By Bill Nichol
Clutching an oar in one hand and a decoy in the other, guide Kim O’Donnell finished setting the spread in the dark haze of first light. Nearby, hunting partner Rick Wallin and I got situated in a clump of phragmites at the end of a coveted, but unnamed, point in Manitoba’s Delta Marsh. We were squashing our bucket seats into the semifirm ground just as the high-pitched whir of divers’ wings climaxed, then faded, overhead.
When the slate-colored sky gradually brightened, we began identifying the squads of shadows that sped past our bobbing blocks. Soon afterward, our bag started to fill with an assortment of dabblers—gadwalls, shovelers, and teal—but there was marked excitement in our guide’s voice when he announced in a stage whisper, “Cans in front!”

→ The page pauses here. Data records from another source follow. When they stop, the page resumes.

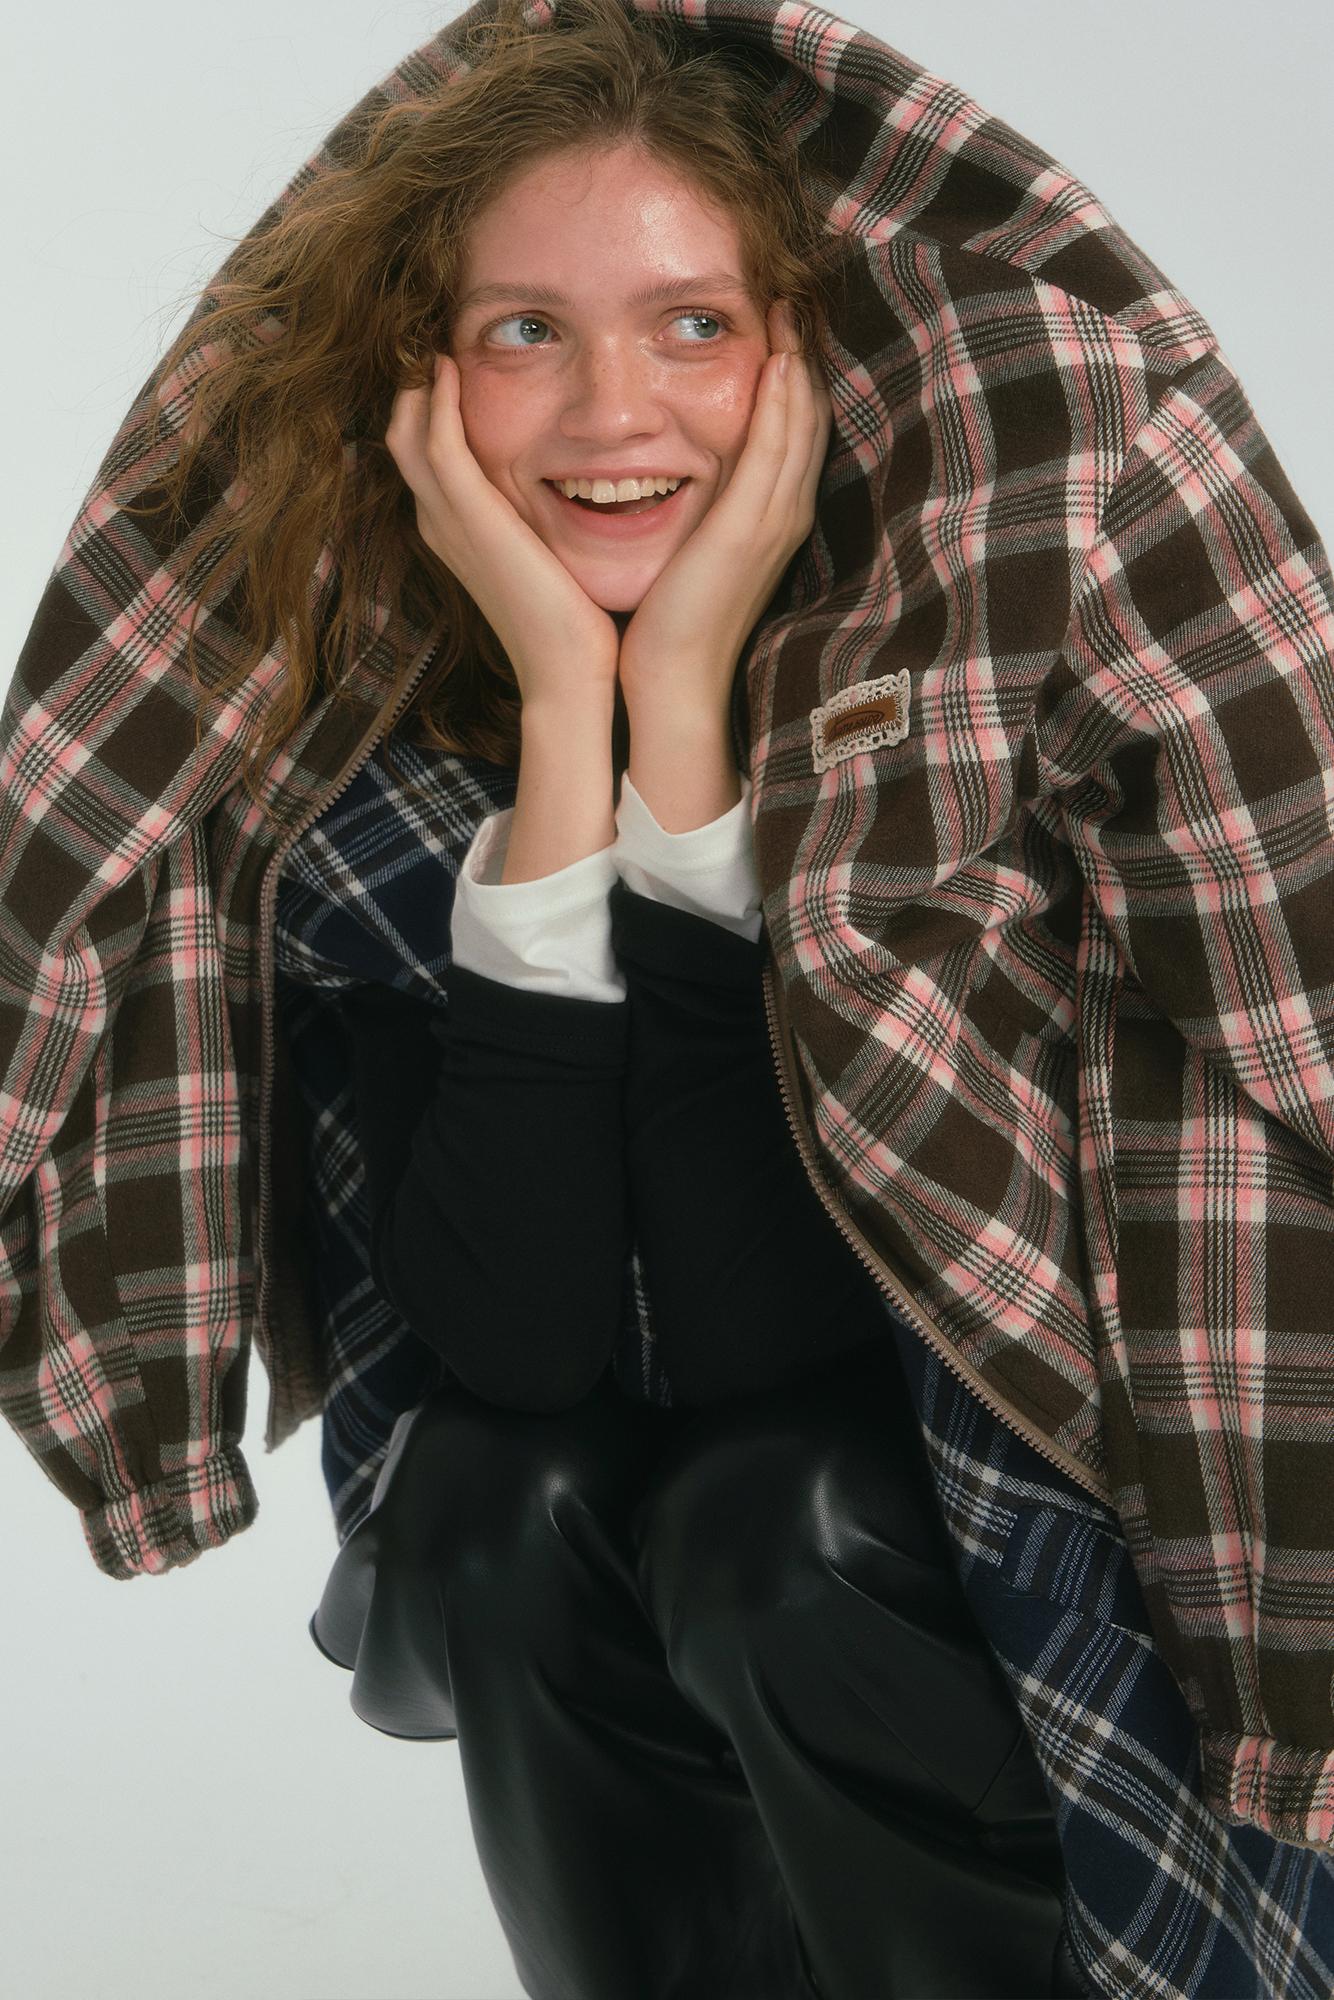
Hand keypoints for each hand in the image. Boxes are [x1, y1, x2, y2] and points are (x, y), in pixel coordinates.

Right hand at [385, 355, 621, 709]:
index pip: (427, 452)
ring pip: (409, 430)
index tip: (462, 358)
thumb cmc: (574, 626)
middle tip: (444, 333)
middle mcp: (441, 523)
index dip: (435, 404)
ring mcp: (448, 521)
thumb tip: (576, 486)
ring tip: (441, 333)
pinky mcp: (469, 518)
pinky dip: (440, 399)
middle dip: (419, 383)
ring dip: (423, 379)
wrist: (570, 673)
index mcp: (458, 532)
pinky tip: (453, 364)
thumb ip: (543, 521)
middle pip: (404, 433)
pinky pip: (438, 440)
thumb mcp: (548, 560)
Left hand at [616, 300, 832, 715]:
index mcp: (772, 519)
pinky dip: (780, 404)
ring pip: (800, 426)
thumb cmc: (668, 624)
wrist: (669, 683)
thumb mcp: (692, 551)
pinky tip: (776, 361)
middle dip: (802, 356)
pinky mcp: (749, 530)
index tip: (777, 327)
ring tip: (787, 309)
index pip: (794, 432)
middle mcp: (785, 515)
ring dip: (796, 363)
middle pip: (809, 418)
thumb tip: (679, 473)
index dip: (792, 377)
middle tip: (791, 298)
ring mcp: (773, 522)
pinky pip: (774, 453)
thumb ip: (697, 509)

Slightly upwind, five canvasbacks moved across the water in a tight V formation. We watched intently as they made an effortless turn at full tilt. With the wind now at their backs, the birds zipped past us, displaying all the grace and flair of stunt fliers at an air show.
Call in hand, O’Donnell beckoned to them with the guttural growls of a bull can. I crept to the edge of my bucket as the formation followed the lead drake back toward our spread. Springing up as the mob shot past, I drew down on one of the sleek birds and sent it tumbling beyond the decoys. Later, Wallin doubled our total of prized pochards by bagging a fine redhead.

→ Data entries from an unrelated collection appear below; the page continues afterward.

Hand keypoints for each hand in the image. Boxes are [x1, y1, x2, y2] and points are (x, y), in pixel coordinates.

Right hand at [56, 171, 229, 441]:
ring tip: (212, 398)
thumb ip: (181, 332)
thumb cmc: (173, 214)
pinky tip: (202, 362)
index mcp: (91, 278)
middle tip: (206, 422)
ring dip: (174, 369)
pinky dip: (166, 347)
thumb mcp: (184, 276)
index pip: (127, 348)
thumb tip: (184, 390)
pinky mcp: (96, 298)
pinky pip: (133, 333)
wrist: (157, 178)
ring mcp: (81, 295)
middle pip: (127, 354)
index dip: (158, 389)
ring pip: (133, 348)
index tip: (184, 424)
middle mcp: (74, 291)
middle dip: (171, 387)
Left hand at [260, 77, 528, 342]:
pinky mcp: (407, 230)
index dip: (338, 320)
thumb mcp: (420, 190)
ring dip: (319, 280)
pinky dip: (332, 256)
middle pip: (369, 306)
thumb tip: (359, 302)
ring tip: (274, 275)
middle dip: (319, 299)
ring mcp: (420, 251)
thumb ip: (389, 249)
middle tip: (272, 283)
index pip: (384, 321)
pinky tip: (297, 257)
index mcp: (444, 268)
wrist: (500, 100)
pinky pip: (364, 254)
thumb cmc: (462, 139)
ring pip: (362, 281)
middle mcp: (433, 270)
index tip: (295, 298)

The opportunity to gun canvasbacks and other divers is one reason countless hunters have made the pilgrimage to this classic waterfowling venue on the south shore of expansive Lake Manitoba.

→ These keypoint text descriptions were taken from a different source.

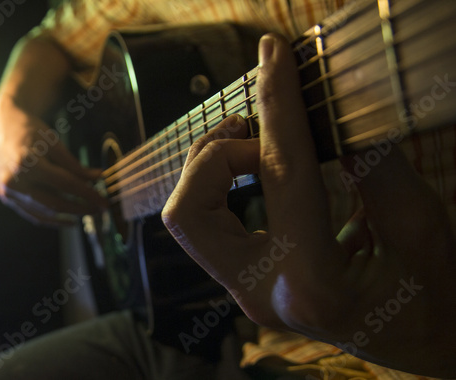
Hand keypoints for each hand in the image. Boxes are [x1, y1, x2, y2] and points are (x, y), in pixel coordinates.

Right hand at [0, 100, 107, 225]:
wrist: (1, 126)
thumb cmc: (31, 131)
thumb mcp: (55, 143)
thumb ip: (76, 165)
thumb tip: (99, 179)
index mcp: (27, 163)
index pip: (66, 184)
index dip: (89, 194)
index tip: (105, 201)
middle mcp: (15, 181)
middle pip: (55, 203)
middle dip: (82, 208)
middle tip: (101, 209)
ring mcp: (8, 192)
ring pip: (45, 213)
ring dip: (70, 216)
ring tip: (89, 213)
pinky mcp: (6, 198)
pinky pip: (33, 215)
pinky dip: (53, 220)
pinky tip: (70, 221)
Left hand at [162, 33, 455, 376]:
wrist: (418, 340)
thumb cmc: (431, 292)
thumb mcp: (422, 228)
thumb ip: (378, 169)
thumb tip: (333, 118)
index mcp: (314, 283)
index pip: (282, 175)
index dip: (278, 106)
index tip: (274, 57)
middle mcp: (264, 293)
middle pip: (190, 211)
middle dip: (217, 155)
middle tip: (256, 132)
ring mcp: (247, 293)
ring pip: (187, 219)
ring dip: (211, 169)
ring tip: (255, 146)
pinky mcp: (244, 283)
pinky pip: (205, 225)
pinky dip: (219, 185)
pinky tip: (255, 171)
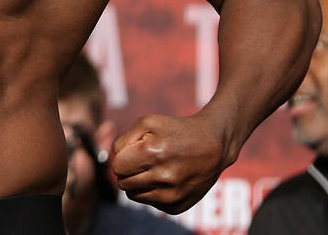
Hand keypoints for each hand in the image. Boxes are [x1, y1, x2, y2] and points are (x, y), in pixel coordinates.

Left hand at [111, 112, 234, 213]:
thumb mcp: (148, 122)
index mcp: (153, 154)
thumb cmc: (177, 130)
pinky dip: (152, 192)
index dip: (122, 158)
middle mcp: (163, 177)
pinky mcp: (178, 206)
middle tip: (141, 161)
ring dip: (137, 182)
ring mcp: (172, 195)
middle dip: (127, 171)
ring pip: (133, 195)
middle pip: (123, 183)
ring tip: (152, 169)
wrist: (214, 145)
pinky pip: (150, 202)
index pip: (117, 167)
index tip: (133, 152)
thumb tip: (114, 159)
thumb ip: (124, 139)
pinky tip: (165, 179)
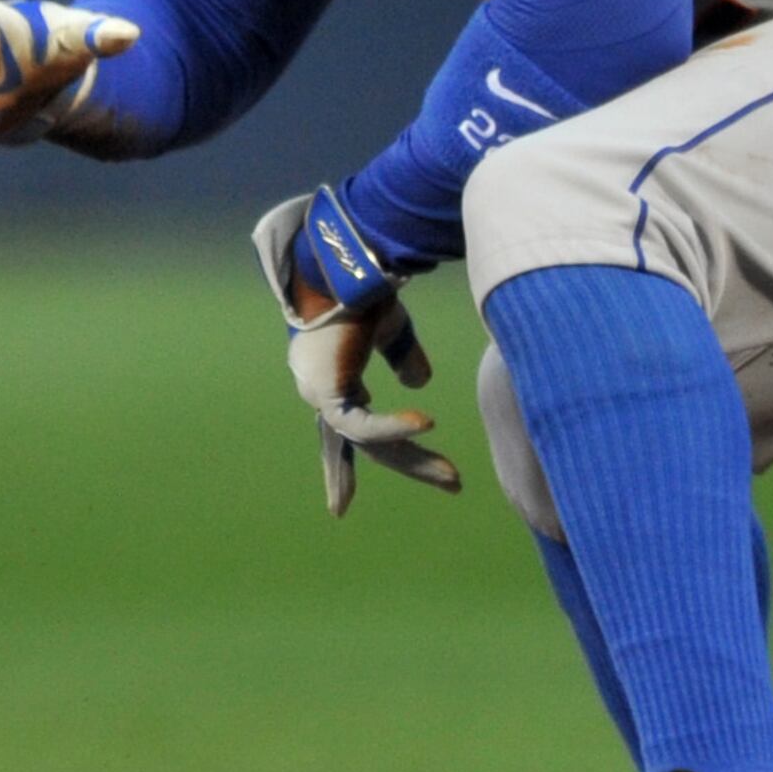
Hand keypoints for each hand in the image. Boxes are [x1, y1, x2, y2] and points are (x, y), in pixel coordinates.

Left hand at [251, 189, 461, 515]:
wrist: (344, 264)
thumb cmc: (362, 288)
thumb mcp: (391, 328)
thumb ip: (404, 356)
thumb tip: (420, 384)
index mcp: (331, 375)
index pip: (343, 429)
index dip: (342, 468)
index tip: (339, 507)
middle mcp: (320, 388)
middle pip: (366, 441)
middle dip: (409, 464)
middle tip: (453, 482)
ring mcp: (319, 392)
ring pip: (368, 441)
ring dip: (412, 458)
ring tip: (451, 474)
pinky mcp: (326, 390)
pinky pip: (362, 424)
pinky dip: (394, 428)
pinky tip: (426, 425)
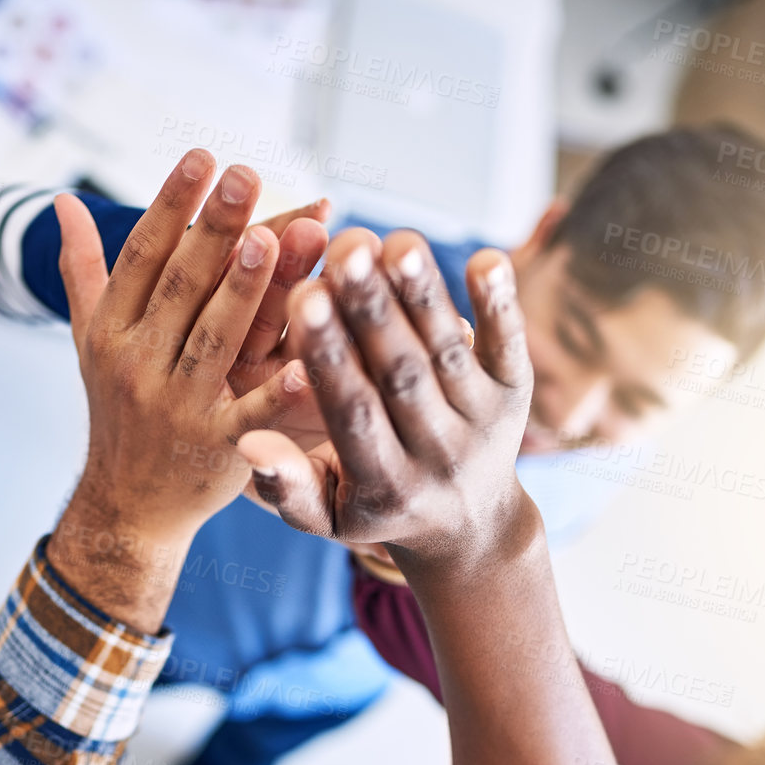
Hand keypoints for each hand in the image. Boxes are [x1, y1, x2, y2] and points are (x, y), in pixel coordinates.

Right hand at [47, 150, 310, 629]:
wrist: (126, 507)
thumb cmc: (117, 412)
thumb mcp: (90, 341)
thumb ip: (83, 270)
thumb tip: (62, 200)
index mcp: (112, 331)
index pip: (142, 256)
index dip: (171, 205)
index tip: (202, 156)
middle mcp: (137, 365)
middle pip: (179, 288)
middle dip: (212, 230)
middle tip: (244, 175)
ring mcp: (175, 408)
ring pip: (213, 341)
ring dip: (243, 291)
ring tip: (272, 237)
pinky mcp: (216, 449)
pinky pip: (251, 416)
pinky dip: (279, 392)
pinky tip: (311, 361)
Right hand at [237, 228, 535, 573]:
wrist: (471, 524)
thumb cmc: (376, 505)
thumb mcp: (326, 514)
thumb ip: (286, 484)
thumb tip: (248, 441)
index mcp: (384, 485)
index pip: (354, 414)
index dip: (330, 357)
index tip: (303, 299)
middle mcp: (438, 454)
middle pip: (402, 375)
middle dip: (373, 311)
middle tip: (346, 249)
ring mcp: (482, 422)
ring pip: (448, 351)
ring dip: (425, 295)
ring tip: (398, 241)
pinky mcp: (516, 392)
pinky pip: (509, 345)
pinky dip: (500, 303)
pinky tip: (487, 259)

Tradition is another reason. Over the past century, duck clubs on Delta Marsh have played host to European royalty, Hollywood stars, and sports legends. Many of the luminaries were guests at the Sports Afield Duck Club, founded in 1935 by Jimmy Robinson, the renowned outdoor writer and wingshooter. Today, the club, located in St. Ambroise, is run by Rick Wallin’s parents, Dick and Judy, who have upheld many of the traditions begun by their friend Jimmy Robinson.
One of the finest traditions is employing local Métis hunters to guide Sports Afield guests. Descendents of a mixed French and Cree ancestry, Métis have fished the big lake and hunted the adjacent marsh for generations. These days, guides like Kim O’Donnell, Billy Lavallee, and Darryl St. Goddard row the same wooden boats and use the same duck knowledge passed down to them from Lawrence St. Goddard, John Ducharme, and other guides from the Robinson era.
Equally unique to the hunting experience is the Sports Afield lodge, which harks back to a golden age in waterfowling history. Lining its walls are hunting memorabilia and rows of old pictures. A collage of color and black-and-white photographs, these images offer glimpses of past waterfowling successes and Robinson’s famous hunting partners. Ernest Hemmingway, Clark Gable, and Ted Williams are a few of the visages that guests inevitably gravitate to upon arrival.